Published 2025-12-26
Keywords
- large language models,
- teaching personalization,
- engineering education in the digital era,
- artificial intelligence in physics education
Copyright (c) 2025 А.И. Назаров (Автор)

This work is licensed under a Creative Commons Attribution-NonCommercial 4.0 International License.
Abstract
The article is devoted to the study of the possibilities of large language models in teaching physics to engineering students. The relevance is conditioned by the necessity of personalisation of physics teaching and selection of technologies adequate to the tasks of knowledge-intensive production, digital economy and cognitive abilities of modern students.
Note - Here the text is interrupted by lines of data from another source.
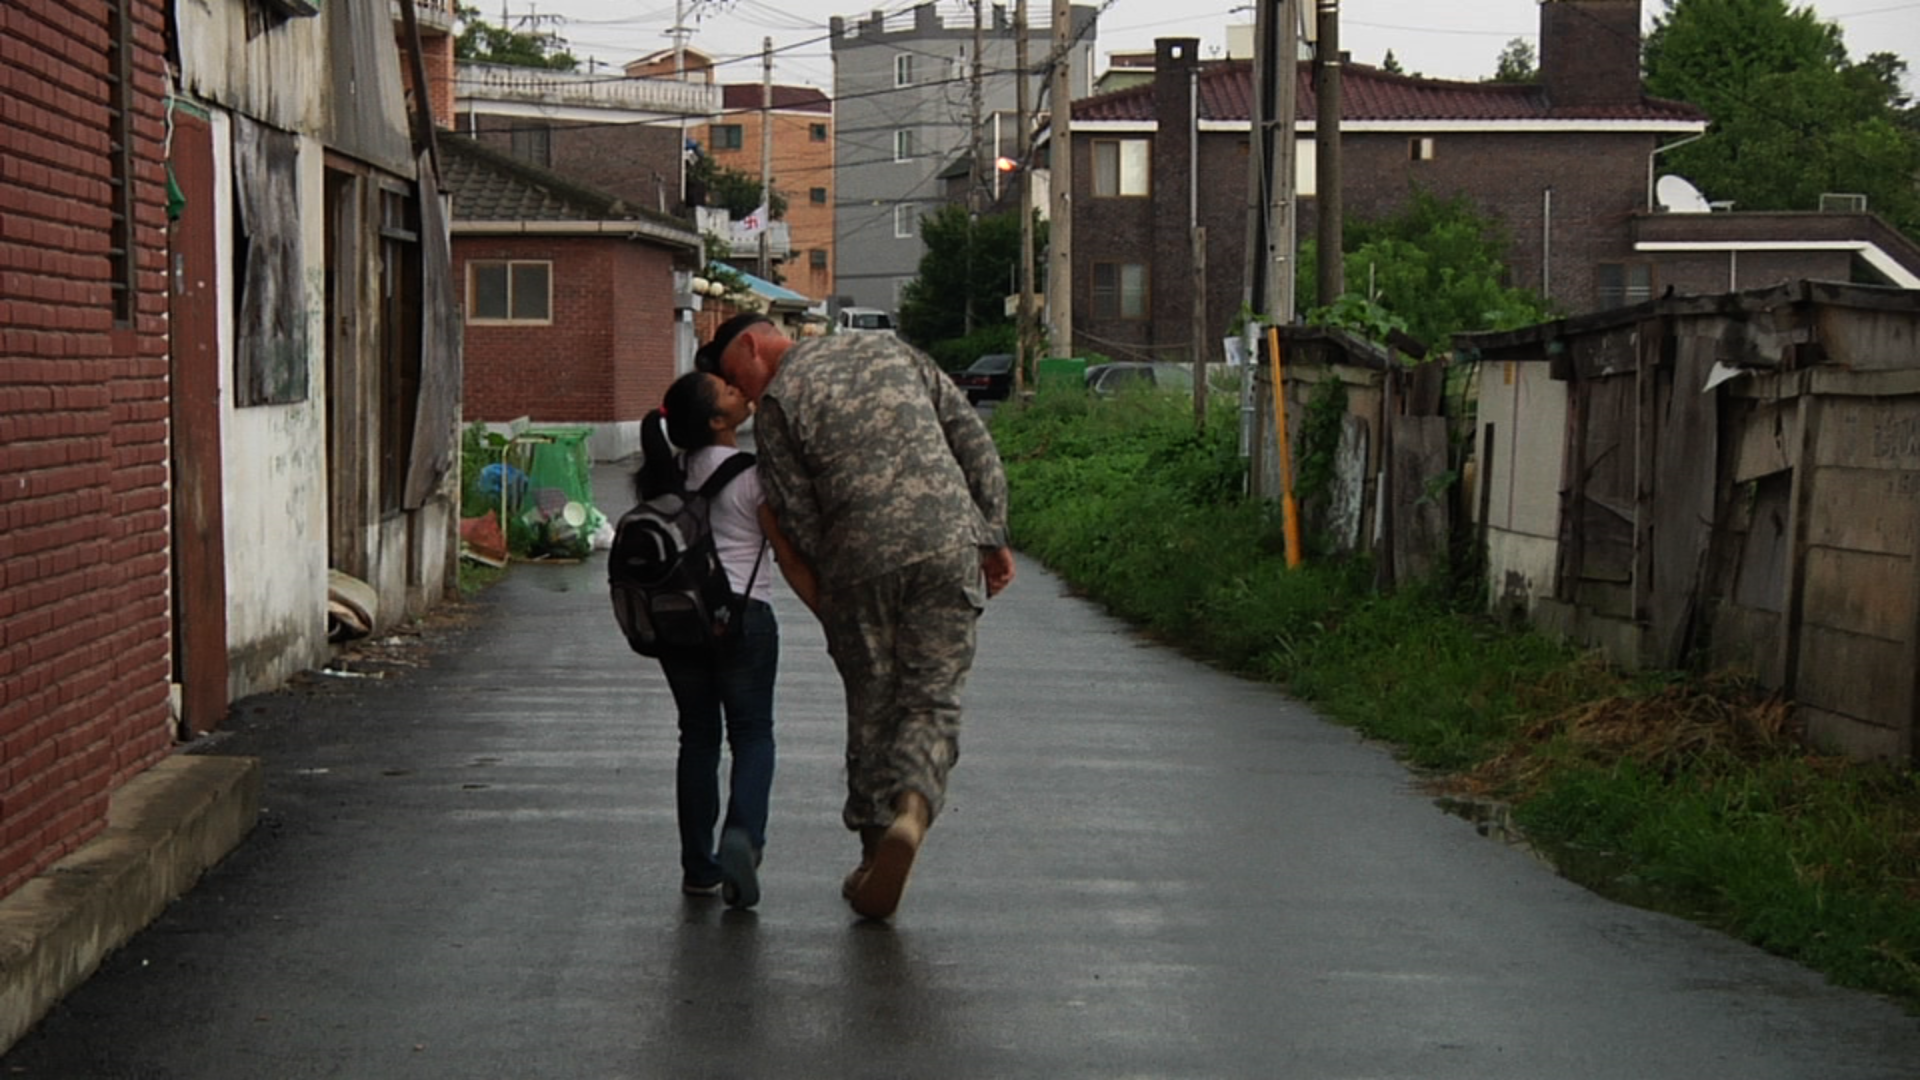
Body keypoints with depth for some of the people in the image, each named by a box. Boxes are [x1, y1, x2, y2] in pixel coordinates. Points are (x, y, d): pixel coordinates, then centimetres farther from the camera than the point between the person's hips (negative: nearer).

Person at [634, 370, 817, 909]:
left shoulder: (670, 474, 3)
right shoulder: (753, 474, -10)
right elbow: (790, 560, -6)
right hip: (742, 614, -5)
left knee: (698, 734, 13)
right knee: (752, 733, 6)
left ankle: (698, 865, 13)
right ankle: (742, 834, -17)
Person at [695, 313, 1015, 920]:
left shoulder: (777, 403, 3)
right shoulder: (891, 350, 16)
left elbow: (797, 517, -1)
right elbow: (973, 440, 11)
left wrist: (826, 591, 12)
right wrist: (993, 536, 12)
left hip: (861, 559, -2)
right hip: (949, 545, 2)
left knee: (870, 707, 12)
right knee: (932, 698, 6)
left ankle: (876, 853, 16)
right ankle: (913, 804, -20)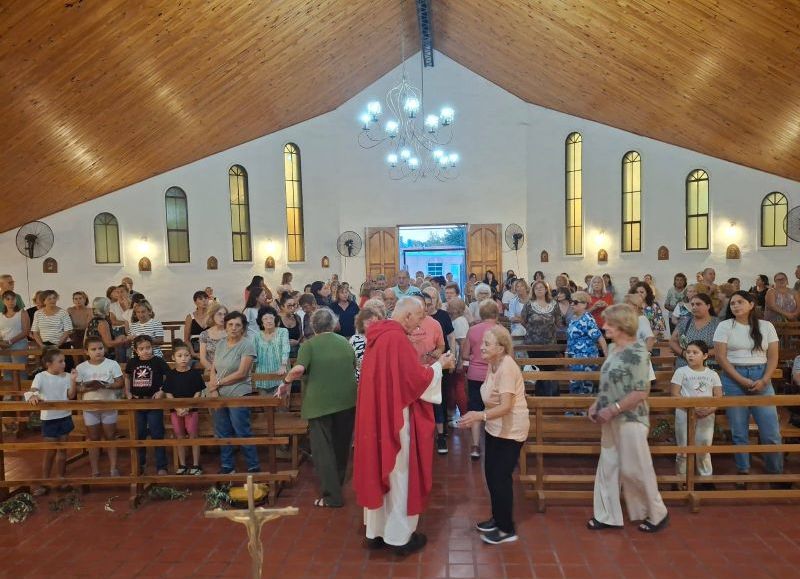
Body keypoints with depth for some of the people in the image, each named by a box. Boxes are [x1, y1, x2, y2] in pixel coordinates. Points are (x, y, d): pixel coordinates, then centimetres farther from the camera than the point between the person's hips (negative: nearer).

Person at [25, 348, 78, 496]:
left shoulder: (66, 376, -2)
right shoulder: (41, 377, -10)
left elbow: (71, 396, -6)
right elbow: (32, 391, -24)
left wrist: (73, 381, -18)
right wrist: (32, 396, -46)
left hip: (65, 417, 3)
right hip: (49, 419, -3)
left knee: (62, 449, 12)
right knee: (50, 451, 3)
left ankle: (60, 478, 27)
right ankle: (44, 482, 19)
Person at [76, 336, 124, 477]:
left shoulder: (112, 364, -7)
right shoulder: (81, 367, -4)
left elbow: (120, 382, -7)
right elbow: (76, 387, -4)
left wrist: (107, 385, -23)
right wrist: (87, 388, -22)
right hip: (90, 408, 1)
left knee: (110, 437, 9)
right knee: (93, 439, 11)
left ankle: (113, 468, 19)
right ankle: (95, 471, 21)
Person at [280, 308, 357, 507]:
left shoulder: (309, 345, -8)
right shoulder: (345, 342, 6)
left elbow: (299, 368, -23)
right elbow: (354, 367, 16)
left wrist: (286, 382, -7)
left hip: (320, 403, -4)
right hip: (347, 401, 4)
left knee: (323, 448, 5)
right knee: (341, 445, 20)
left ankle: (331, 495, 4)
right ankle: (338, 483, 37)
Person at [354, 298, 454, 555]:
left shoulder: (378, 334, 8)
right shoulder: (397, 338, -21)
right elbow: (416, 379, -19)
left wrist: (427, 367, 14)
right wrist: (439, 365, -3)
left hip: (376, 414, 9)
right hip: (395, 415, -9)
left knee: (378, 469, 17)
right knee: (398, 473, 5)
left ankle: (376, 531, 28)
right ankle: (399, 535, 18)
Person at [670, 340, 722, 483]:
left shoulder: (712, 374, 7)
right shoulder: (681, 371, -1)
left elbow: (718, 397, 2)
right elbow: (675, 394, -7)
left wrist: (710, 409, -17)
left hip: (706, 416, 2)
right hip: (685, 413, -2)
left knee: (704, 449, 12)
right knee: (684, 449, 4)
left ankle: (706, 477, 27)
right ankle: (682, 477, 16)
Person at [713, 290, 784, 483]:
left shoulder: (766, 326, 7)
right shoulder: (725, 326, 1)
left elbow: (773, 357, 4)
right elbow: (721, 357, -5)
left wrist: (764, 381, -11)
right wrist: (742, 380, -12)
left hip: (761, 378, 2)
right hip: (734, 378, -1)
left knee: (771, 432, 1)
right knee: (739, 431, 3)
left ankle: (776, 473, 18)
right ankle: (743, 471, 15)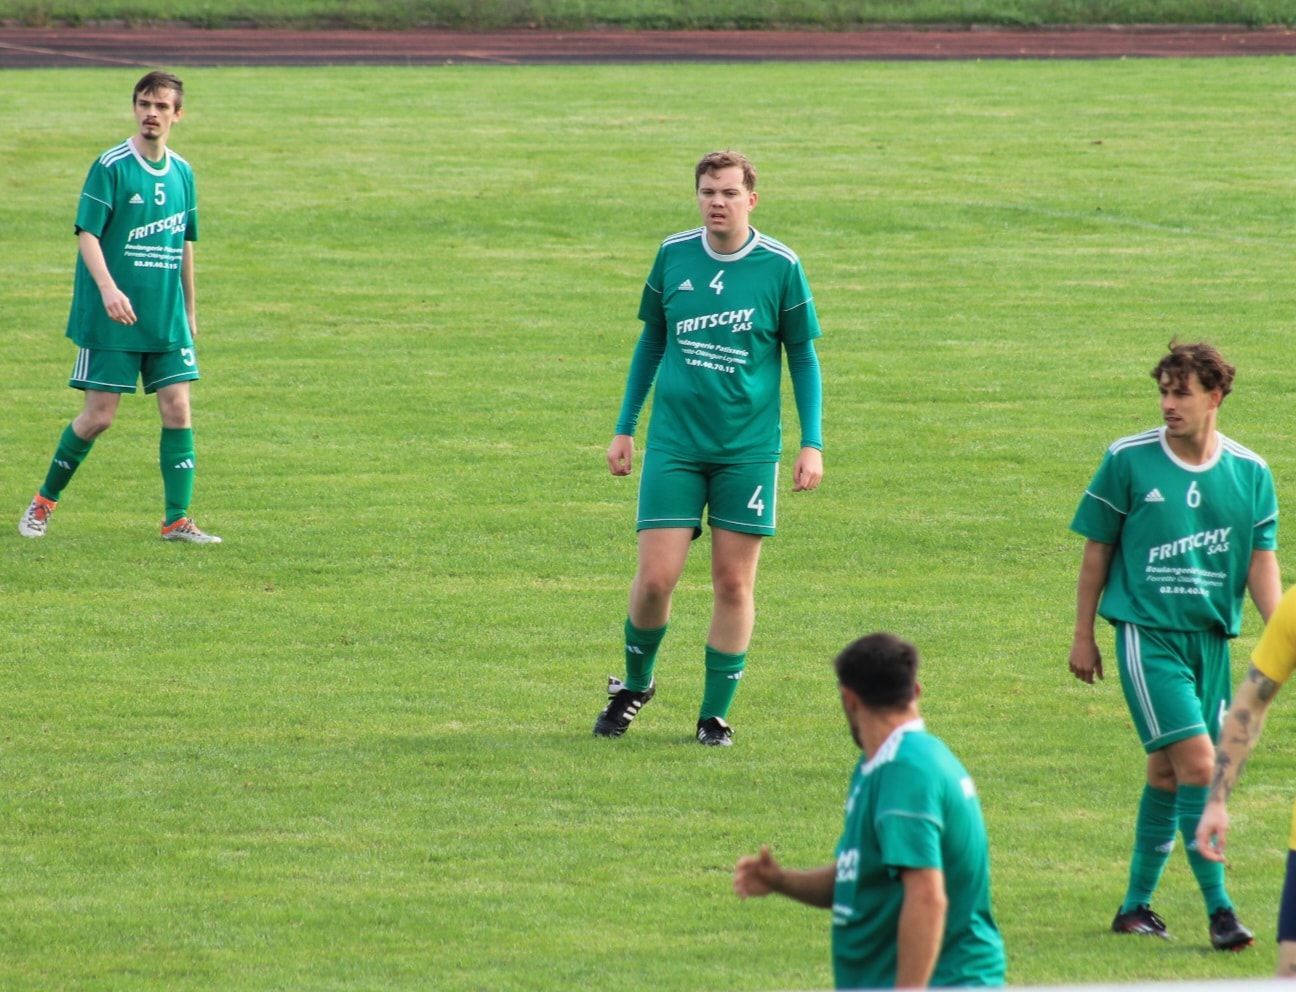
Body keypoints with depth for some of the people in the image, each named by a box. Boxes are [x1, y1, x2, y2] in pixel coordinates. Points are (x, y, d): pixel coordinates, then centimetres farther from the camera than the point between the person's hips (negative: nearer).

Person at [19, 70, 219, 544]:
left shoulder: (181, 173, 9)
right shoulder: (112, 167, -9)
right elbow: (87, 234, -14)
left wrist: (189, 309, 22)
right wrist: (109, 289, -28)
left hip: (168, 318, 5)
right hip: (113, 318, -5)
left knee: (177, 408, -3)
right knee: (99, 415, -2)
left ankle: (178, 519, 1)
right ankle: (44, 501, 18)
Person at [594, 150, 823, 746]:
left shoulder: (780, 266, -4)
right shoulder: (673, 255, 2)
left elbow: (803, 356, 4)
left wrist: (812, 444, -2)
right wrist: (624, 427, 13)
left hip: (748, 450, -1)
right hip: (673, 444, 1)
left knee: (733, 584, 1)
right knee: (656, 578, -5)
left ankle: (716, 714, 13)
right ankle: (635, 684, 20)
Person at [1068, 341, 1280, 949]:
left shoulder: (1249, 473, 4)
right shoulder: (1128, 461, -4)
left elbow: (1260, 561, 5)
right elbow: (1097, 551, 3)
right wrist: (1084, 636, 6)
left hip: (1212, 639, 4)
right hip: (1148, 632, -4)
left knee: (1168, 772, 11)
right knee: (1198, 763, -15)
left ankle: (1136, 904, 23)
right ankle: (1218, 907, -11)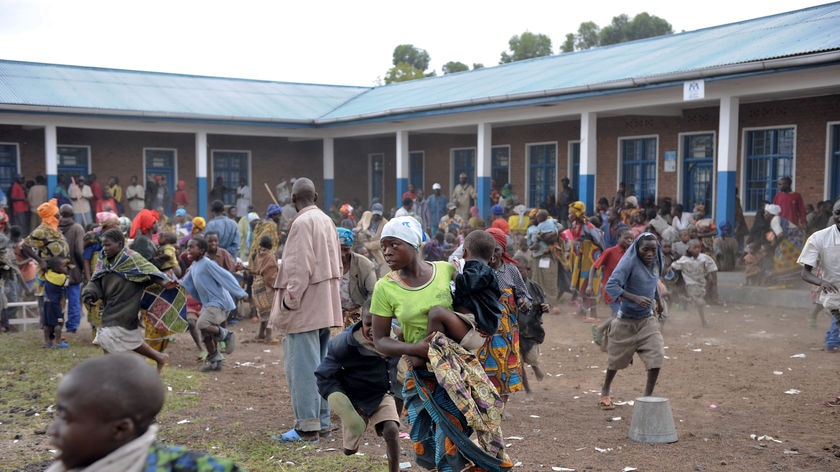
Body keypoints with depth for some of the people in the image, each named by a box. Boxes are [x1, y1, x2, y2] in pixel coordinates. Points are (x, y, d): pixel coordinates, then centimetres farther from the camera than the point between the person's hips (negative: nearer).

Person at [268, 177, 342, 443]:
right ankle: (322, 421, 20)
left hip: (305, 308, -9)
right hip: (325, 306, 9)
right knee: (319, 365, 14)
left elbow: (299, 267, -19)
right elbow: (335, 264, 16)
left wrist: (290, 300, -15)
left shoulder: (302, 223, -13)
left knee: (301, 365, -5)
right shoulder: (327, 221, 13)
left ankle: (307, 426, -2)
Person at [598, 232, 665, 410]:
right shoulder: (629, 262, -20)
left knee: (657, 357, -11)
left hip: (647, 319, 5)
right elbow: (611, 286, -30)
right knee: (616, 360, 11)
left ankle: (647, 397, 3)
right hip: (626, 320, -5)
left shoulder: (656, 262, 0)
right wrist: (635, 298, -40)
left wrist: (657, 301, 29)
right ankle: (605, 393, 35)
The aim of the study is to analyse the functionality and identify the advantages of large language models in personalisation and efficiency of physics teaching. The research methodology is based on the concept of lifelong learning, open learning model of physics, blended learning method, and empirical method of studying the didactic possibilities of large language models. The author proposed the methods of personalisation of the educational process, ways of developing a new type of tasks related to the application of large language models, recommendations on formulating criteria for evaluating the results of learning activities are. It was demonstrated that GPT-4o and Claude 3.5 Sonnet in the course of contextual dialogue can explain solutions to most physics problems offered to engineering students, but under the condition of critical analysis of all stages of the solution. The practical significance of the work lies in the development of methods of using large language models to automate the procedure of test creation and their embedding in Moodle, visualization of physical processes, organization of interactive classes in the format of blended learning. New pedagogical methods such as: competitions using large language models, contextual dialogue with neural networks, using their computational capabilities in carrying out similar calculations are of applied value. The conclusion emphasises the need to adapt educational programmes to the capabilities of large language models and to conduct further research into their didactic potential.